Basic Information: Some historians have called Jefferson a hypocrite – someone whose actions contradict their words and principles – because he did not free his slaves. Read the facts about Jefferson and slavery below. Then decide whether you think Jefferson should have freed his slaves and answer the questions that follow.
Thomas Jefferson's first memory was of being carried on a pillow by a slave.
In the year 1757, when Jefferson was 14, his father died. Jefferson inherited an estate that included 30 slaves.
When he was in his 20s, Jefferson became a lawyer. Two years after he began the practice of law, Thomas Jefferson took the case of Samuel Howell, a slave. Both Howell's mother and grandmother had been slaves who had been set free. Howell sued for his freedom from the master to whom he had been sold before his mother received her freedom. Jefferson argued that Virginia law did not extend slavery to the offspring of slaves who had been set free. Under the "law of nature", he argued, "we are all born free." The Virginia court ruled against Jefferson and Howell remained a slave.
In 1772, ate the age of 29, Jefferson married. His father-in-law died two years later, and left him 135 slaves. He now owned a total of 185 slaves.
Compared to most slaveholders, Jefferson was a kind master. A French nobleman visiting Monticello reported that Jefferson's slaves were nourished, clothed, and treated as well as white servants could be.
Jefferson rewarded hard work with extra rations of food and time off for slaves to work their gardens. He once described Monticello as a place "where all is peace and harmony, where we love and are loved be every object we see."
Jefferson never personally applied the lash, and he directed that overseers whip slaves only in extreme cases. He always preferred to sell disobedient slaves rather than to flog them. When selling such slaves, Jefferson tried to dispose of families as a unit and avoid separating parents and children, husbands and wives.

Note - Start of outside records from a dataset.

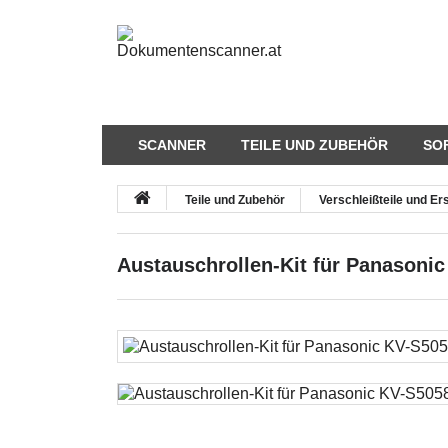
SCANNER
TEILE UND ZUBEHÖR
SO
Teile und Zubehör
Verschleißteile und Ers
Austauschrollen-Kit für Panasoni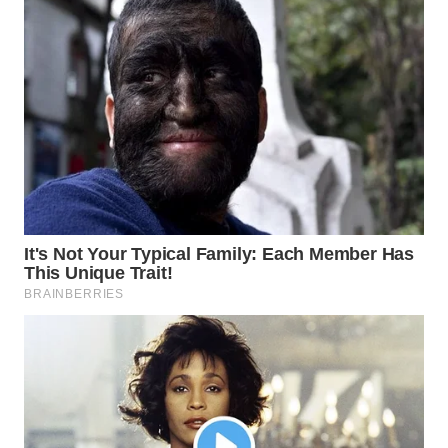
WAHANA
LISTRIK
WAHANA
TRAVEL
WAHANA
TV
WAHANANEWS
ID
WAHANANEWS
CO ID
WAHANANEWS
NET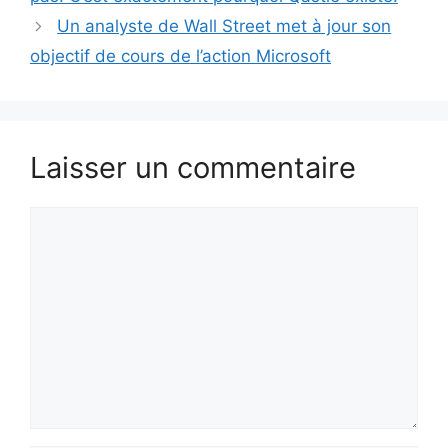
Un analyste de Wall Street met à jour son
objectif de cours de l’action Microsoft
Laisser un commentaire
Commentaire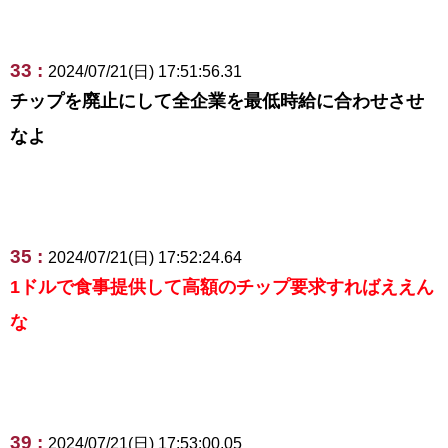
33 :
2024/07/21(日) 17:51:56.31
チップを廃止にして全企業を最低時給に合わせさせ
なよ
35 :
2024/07/21(日) 17:52:24.64
1ドルで食事提供して高額のチップ要求すればええん
な
39 :
2024/07/21(日) 17:53:00.05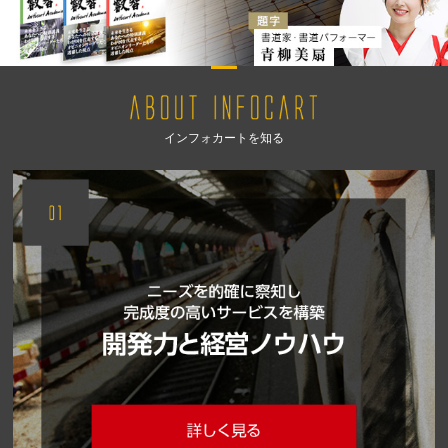
インフォカートを知る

In addition to growing tobacco and cotton, Jefferson had nails manufactured on his estate. The slave boys who worked in the nail factory were well compensated -- they received a pound of meat a week, a dozen fish, a quart of molasses, and a peck of cornmeal. Those who turned out the most nails were rewarded with a suit of red or blue cloth
Not all slaves at Jefferson's estate were content. When the American Revolution broke out, about thirty of Jefferson's slaves escaped from his estate and fought with the British army.
When Jefferson drafted the Declaration of Independence, he included the following passage: "He [King George III] has waged cruel war against human nature itself, violating its most sacred rights of life and liberty in the persons of a distant people who never offended him, captivating and carrying them into slavery in another hemisphere or to incur a miserable death in their transportation thither. This practical warfare.... is the warfare of the King of Great Britain.
The delegates from South Carolina and Georgia objected to this passage, and Jefferson reluctantly agreed to remove it. For Jefferson, the main issue in the debate over the Declaration was independence, not slavery, and deleting the slavery passage was a small price to pay for his broader goals.
After the colonies obtained their independence, Jefferson stated that slavery was an intolerable wrong. Yet he thought it would be better to send former slaves, once freed, out of the country where they could set up a colony of their own. He believed blacks and whites would be unable to live in peace under the same government. Deep-seated prejudices ingrained in whites and the memory of injustices suffered by blacks would produce violent uprisings.
Jefferson proposed freedom for the children of all Virginia slaves born after 1800. Freedom, he said, was "the birthright of all men regardless of their color or condition." His fellow Virginians disagreed, however, and they rejected his proposal.
Jefferson was often in debt. Selling his slaves would have been the quickest way to pay his creditors, but to do so would have deprived him of the labor force upon which his income depended and would lower the quality of his comfortable lifestyle. Captain Edmund Bacon, overseer at Monticello from 1806-22, noted after Jefferson's death, "I think he would have freed all of them if his affairs had not been so much involved that he could not do it."
One obstacle to freeing his slaves was Virginia law. Under Virginia law, a master who freed a slave had to certify that the slave had a skill and a place to use it. It was unlawful to free a slave without providing for his or her support first. This would have been very difficult and expensive for Jefferson because he owned so many slaves.
Freed slaves were not welcome in other states, several of which excluded their entry by law.
If Jefferson had freed his slaves, he would have jeopardized his reputation. It is most unlikely that he would have become president of the United States.
Jefferson would have lost the election of 1800 if it had not been for the 3/5 clause.
Despite these obstacles, some abolitionists urged Jefferson to free his slaves and set an example for other slave owners.
Benjamin Banneker, a well known free black at the time, wrote a letter to Jefferson asking him how he could reconcile his "created equal" phrase in the Declaration of Independence with is practice of "detaining by fraud and violence so numerous a part of my brethren, under groaning captivity."
In 1820, just 4 years before his death, Jefferson said: "We have the wolf by the ears; and we can neither hold him, nor safely let him go. Justice is in one scale, and self-preservation the other."
Thomas Jefferson died on July 4, 1826 without freeing most of his slaves. At the time of his death he had one of the largest holdings of slaves in Virginia.
A slave carpenter made the coffin in which Jefferson was buried.
Part B. Questions About Jefferson & Slavery
Do you think Jefferson should have freed his slaves? (Circle One):
List 3 pieces of evidence that support your answer above (You can just write the #).
List 3 pieces of evidence that oppose your answer above.(Again, you can just write the #).
Why do you think the evidence you listed in response to question #3 is NOT convincing?